## Begin Text provided

We will surely hear more from Delmarva Power on these points in the near future, as the company prepares its next move in its strategy to block implementation of the PSC's order to bring wind power to Delaware. I will have more to say on how to make sense of the numbers in the next few days.

Friday, September 21, 2007

Delmarva Power Is Interested in What You Think

Nancy at Delaware Way had the story five days ago, and the News Journal ran the story today: Delmarva Power is conducting polling to help the company shape its PR campaign explaining why it should not have to enter into a contract to bring wind power to Delaware.
If Delmarva Power is so interested what the public thinks, then perhaps it's time the company heard from you. Here's where to send your letters:
Mr. Gary Stockbridge
President
Delmarva Power
P.O. Box 231
Wilmington, DE 1899-0231
If you want to fax your letter, the number 302 429 3801 connects to the general counsel's office.
In your letter, you might mention that the law gives the Public Service Commission (PSC) the authority to direct Delmarva Power to contract with Bluewater Wind for wind power. Or you might point out that it's the job of the PSC, not Delmarva Power, to represent the public interest. Or you could write that the long term trends in the cost of fossil fuels will almost certainly make them far more expensive than wind over the next 25 years. Or you might mention the environmental and health benefits of clean energy.
Of course, I'm interested in what you have to say as well. Send me a copies of your letters and I will post excerpts.

Thursday, September 20, 2007

Pressing the Issue on Delaware's Energy Future

Earlier this week, I wrote that the Public Service Commission (PSC) was considering an order to require Delmarva Power and Bluewater Wind to present a power purchase agreement (PPA) by November 30. It didn't occur to me until after I read the text of Order 7287 that this represents an acceleration of the timeline the PSC set in August, which set December 31 as the deadline for a PPA.
As loyal readers learned last week, Delmarva Power adhered to the letter of the law, as it were, by presenting terms sheets as required by the PSC. The only thing missing from the agreement between Delmarva Power and Bluewater Wind was Delmarva Power's actual agreement to the agreement.
By moving up the deadline for presenting a PPA, the PSC seems to be forcing Delmarva's hand. Delmarva Power has an appeal filed that challenges the entire basis of the order directing the company to negotiate terms to bring wind power to Delaware. In the meanwhile, the PSC and the other agencies are condensing the timeline to force Delmarva Power to either negotiate a complete PPA by November 30 or proceed with its appeal of the order directing it to negotiate with Bluewater Wind.

## End Text provided

» **Exercise A**
Reproduce the Delmarva Power blog text from "Of course, I'm" up to and including "deadline for a PPA.", replacing "Order 7287" with "PSC Order 7287".

## Begin Supplied information

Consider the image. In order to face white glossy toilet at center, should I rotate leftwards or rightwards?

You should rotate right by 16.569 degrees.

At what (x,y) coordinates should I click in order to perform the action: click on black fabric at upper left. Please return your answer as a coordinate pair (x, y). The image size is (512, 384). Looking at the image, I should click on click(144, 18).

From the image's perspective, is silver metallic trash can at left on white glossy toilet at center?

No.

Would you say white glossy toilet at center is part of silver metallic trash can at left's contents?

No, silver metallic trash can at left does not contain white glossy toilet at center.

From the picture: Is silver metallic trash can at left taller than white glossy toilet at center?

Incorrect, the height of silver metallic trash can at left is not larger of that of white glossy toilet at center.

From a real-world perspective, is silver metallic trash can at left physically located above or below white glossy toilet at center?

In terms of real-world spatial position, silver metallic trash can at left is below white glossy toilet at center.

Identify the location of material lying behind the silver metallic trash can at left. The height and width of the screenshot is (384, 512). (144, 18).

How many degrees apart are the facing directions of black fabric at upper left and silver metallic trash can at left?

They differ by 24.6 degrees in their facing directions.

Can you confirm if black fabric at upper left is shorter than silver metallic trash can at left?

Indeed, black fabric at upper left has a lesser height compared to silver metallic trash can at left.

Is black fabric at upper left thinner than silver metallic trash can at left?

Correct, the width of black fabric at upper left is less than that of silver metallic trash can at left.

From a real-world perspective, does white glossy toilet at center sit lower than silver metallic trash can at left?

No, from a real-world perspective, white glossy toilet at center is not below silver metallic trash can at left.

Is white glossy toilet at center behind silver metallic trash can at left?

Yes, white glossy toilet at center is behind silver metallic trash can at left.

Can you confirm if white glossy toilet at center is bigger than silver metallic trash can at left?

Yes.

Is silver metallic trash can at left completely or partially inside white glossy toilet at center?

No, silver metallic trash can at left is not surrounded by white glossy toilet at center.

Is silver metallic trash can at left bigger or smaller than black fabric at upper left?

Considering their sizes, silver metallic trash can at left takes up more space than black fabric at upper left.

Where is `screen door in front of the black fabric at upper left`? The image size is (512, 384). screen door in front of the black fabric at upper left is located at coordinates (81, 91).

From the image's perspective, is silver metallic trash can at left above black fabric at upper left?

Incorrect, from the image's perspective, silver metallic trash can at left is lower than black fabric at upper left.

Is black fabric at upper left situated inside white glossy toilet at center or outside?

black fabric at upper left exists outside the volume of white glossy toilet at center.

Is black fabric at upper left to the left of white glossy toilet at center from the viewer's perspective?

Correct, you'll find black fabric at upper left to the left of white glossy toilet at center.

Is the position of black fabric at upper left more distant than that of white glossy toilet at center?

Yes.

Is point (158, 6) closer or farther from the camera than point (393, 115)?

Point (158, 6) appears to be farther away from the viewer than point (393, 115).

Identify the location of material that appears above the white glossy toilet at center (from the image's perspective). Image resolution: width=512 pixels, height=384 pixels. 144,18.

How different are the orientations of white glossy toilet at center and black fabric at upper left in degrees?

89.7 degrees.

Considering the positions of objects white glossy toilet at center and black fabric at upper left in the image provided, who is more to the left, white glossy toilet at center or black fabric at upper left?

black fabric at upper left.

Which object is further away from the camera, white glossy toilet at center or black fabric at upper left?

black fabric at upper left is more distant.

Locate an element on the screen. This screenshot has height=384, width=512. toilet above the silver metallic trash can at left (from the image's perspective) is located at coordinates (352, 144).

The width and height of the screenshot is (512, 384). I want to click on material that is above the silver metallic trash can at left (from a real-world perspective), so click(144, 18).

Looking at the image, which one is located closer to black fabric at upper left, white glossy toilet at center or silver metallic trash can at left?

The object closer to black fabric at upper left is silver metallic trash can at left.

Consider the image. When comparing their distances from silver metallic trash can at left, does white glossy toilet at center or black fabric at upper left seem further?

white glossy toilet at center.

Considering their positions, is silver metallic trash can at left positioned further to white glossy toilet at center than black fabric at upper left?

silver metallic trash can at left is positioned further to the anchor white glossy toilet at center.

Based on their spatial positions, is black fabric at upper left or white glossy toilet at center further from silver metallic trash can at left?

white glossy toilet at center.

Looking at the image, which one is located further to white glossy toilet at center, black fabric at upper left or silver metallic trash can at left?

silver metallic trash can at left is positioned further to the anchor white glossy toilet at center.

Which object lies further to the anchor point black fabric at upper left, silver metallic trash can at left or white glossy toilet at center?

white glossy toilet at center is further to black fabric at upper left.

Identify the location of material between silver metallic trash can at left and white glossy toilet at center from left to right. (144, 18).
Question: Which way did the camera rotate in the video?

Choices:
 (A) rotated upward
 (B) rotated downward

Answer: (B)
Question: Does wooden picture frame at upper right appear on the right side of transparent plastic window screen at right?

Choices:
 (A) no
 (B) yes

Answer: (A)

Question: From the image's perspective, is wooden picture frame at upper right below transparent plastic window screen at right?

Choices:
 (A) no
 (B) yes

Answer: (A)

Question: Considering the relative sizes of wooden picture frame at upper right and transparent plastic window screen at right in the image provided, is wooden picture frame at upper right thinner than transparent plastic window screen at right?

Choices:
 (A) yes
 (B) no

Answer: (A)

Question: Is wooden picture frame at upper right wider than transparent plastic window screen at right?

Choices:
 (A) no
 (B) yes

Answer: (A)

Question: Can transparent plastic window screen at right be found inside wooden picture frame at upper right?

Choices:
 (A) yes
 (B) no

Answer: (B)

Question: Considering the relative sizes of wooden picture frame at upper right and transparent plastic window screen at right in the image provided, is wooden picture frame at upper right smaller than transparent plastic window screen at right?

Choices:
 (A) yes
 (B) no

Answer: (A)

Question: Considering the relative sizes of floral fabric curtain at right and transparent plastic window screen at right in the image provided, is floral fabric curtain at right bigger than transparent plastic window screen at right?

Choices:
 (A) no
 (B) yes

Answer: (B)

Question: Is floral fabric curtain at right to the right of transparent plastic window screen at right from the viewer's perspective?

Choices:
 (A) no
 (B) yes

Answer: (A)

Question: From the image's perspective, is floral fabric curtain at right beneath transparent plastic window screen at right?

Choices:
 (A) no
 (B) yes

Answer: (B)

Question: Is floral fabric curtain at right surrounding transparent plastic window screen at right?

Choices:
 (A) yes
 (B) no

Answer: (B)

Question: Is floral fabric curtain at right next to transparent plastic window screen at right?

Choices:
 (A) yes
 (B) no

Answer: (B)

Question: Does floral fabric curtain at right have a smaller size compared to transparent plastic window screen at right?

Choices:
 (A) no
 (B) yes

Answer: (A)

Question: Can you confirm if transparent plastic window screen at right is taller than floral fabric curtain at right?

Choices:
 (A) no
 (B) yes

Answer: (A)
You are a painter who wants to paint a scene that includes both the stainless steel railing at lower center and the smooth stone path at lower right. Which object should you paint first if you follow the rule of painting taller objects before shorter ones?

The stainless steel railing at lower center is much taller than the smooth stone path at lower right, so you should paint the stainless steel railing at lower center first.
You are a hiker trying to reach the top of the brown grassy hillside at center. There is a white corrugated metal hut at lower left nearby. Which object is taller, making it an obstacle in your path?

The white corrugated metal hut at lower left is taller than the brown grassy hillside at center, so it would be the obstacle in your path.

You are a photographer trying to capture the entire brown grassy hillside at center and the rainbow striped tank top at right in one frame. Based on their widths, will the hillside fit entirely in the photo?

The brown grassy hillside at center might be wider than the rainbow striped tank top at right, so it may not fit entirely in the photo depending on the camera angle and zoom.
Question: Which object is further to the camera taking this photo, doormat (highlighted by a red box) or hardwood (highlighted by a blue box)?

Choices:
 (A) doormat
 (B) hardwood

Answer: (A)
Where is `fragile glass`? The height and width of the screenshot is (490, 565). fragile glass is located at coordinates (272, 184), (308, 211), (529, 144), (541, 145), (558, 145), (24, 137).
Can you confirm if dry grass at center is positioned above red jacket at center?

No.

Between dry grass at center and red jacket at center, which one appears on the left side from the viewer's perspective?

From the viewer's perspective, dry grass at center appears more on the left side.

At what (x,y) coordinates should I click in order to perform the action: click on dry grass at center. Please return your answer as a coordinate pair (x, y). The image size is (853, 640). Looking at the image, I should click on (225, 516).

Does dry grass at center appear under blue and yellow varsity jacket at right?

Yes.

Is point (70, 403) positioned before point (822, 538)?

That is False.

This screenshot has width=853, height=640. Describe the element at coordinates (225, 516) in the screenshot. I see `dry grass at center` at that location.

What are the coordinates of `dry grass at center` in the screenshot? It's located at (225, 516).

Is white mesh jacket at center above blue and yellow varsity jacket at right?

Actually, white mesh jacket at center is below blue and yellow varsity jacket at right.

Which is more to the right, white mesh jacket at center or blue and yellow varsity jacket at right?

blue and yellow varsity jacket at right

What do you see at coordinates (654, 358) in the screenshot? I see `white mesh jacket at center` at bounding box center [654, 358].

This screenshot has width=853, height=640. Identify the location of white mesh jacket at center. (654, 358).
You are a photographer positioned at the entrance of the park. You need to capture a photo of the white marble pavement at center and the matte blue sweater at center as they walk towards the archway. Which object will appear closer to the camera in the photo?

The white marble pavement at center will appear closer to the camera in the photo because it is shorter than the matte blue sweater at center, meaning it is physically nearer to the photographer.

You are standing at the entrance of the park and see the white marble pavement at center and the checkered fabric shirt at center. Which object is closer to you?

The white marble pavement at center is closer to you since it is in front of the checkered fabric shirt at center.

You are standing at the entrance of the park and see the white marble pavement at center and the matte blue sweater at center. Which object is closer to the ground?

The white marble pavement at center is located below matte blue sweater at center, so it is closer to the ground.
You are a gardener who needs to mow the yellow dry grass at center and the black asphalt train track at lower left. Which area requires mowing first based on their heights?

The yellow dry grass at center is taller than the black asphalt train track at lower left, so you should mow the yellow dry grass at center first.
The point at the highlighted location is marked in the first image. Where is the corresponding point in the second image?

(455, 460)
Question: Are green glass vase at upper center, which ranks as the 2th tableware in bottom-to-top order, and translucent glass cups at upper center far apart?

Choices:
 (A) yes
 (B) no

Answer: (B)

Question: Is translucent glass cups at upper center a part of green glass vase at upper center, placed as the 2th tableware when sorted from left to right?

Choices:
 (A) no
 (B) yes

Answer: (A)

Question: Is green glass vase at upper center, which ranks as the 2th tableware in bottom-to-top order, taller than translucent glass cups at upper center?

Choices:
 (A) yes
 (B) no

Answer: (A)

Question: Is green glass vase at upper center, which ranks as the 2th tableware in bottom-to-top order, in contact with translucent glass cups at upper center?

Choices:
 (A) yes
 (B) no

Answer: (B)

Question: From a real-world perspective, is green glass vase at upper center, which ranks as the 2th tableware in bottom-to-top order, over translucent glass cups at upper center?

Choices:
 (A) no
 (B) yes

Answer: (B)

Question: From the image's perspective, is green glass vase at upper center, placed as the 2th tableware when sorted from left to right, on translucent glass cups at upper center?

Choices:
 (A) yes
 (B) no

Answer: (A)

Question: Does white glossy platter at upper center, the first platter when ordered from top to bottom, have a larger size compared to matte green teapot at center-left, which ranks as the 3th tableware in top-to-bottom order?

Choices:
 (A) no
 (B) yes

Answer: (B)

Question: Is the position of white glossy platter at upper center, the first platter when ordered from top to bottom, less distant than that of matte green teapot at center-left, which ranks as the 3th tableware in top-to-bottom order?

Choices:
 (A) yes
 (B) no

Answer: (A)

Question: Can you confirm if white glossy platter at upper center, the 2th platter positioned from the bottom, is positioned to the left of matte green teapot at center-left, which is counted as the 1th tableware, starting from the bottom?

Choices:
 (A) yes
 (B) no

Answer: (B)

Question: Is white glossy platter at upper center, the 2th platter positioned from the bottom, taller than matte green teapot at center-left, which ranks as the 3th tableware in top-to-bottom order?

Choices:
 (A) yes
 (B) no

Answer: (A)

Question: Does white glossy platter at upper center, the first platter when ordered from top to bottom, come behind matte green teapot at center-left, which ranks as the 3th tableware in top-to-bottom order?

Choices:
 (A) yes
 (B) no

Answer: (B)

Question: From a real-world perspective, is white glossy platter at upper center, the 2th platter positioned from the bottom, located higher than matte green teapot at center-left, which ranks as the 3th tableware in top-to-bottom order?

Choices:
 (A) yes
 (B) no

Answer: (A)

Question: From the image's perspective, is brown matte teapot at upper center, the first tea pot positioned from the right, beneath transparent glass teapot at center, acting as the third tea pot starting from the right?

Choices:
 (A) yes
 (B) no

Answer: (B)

## End Supplied information

» **Exercise B**
Output the records from the line with "From a real-world perspective, does" up to and including the line with "Yes, white glossy" as a Markdown table with the columns Row and Line, omitting blank lines.

» **Final result A**
Of course, I'm interested in what you have to say as well. Send me a copies of your letters and I will post excerpts.

Thursday, September 20, 2007

Pressing the Issue on Delaware's Energy Future

Earlier this week, I wrote that the Public Service Commission (PSC) was considering an order to require Delmarva Power and Bluewater Wind to present a power purchase agreement (PPA) by November 30. It didn't occur to me until after I read the text of PSC Order 7287 that this represents an acceleration of the timeline the PSC set in August, which set December 31 as the deadline for a PPA.

» **Final result B**
| Row | Line |
|---|---|
| 1 | From a real-world perspective, does white glossy toilet at center sit lower than silver metallic trash can at left? |
| 2 | No, from a real-world perspective, white glossy toilet at center is not below silver metallic trash can at left. |
| 3 | Is white glossy toilet at center behind silver metallic trash can at left? |
| 4 | Yes, white glossy toilet at center is behind silver metallic trash can at left. |